The Flagpole concept could benefit tens of thousands of children who look forward to attending Jewish summer camps, since many of those facilities have already announced closures in 2020. It is already helping to sustain Jewish traditions according to Doron Krakow, president and CEO of JCC Association of North America.
“COVID-19 will make the summer camp season more complicated this year, but so much of the magic of Jewish summer camp is in the relationships between our kids, their staff, and camp’s amazing traditions. So, we’re finding ways to give life to those traditions in other ways,” Krakow said. “The Flagpole gatherings will bring our campers and their families together through the music and song via Facebook Live, with the remarkable Rick Recht. Together, they’ll celebrate the timeless rituals and traditions that are at the very heart of Jewish summer camp.”
The musical portion of the broadcasts are entertaining and uplifting, with nationally-known Jewish artists like Nefesh Mountain, Shira Kline, Ellen Allard, Hadar and Sheldon, Mikey Pauker, Happie Hoffman, Isaac Zones and Shimon Smith. Local artists are also featured, which lends a community feel to the program. The real key to the success of Flagpole is audience participation. It is intentionally interactive to generate conversation, Recht said.
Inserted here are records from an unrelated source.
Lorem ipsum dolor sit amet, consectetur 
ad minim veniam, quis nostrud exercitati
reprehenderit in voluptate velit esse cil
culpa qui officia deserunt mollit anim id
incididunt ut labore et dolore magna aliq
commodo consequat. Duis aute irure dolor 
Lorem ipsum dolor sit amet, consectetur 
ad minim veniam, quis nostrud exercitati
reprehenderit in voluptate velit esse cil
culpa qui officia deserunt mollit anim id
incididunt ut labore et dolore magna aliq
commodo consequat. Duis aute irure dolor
“It’s an opportunity for people to talk, to shout out to teachers, first responders, medical professionals and caregivers, the people who are the real heroes and helping us get through this difficult time,” Recht said. “We’re also providing valuable information on community resources like food banks. This is a way giving people a sense of hope and allowing them to share and give thanks to others. That’s the real magic.”
Bill Motchan is a writer and photographer in St. Louis who frequently covers Judaism, music and musicians. He is a staff writer for the St. Louis Jewish Light and a 2019 winner of a Rockower Award for excellence in writing about seniors presented by the American Jewish Press Association.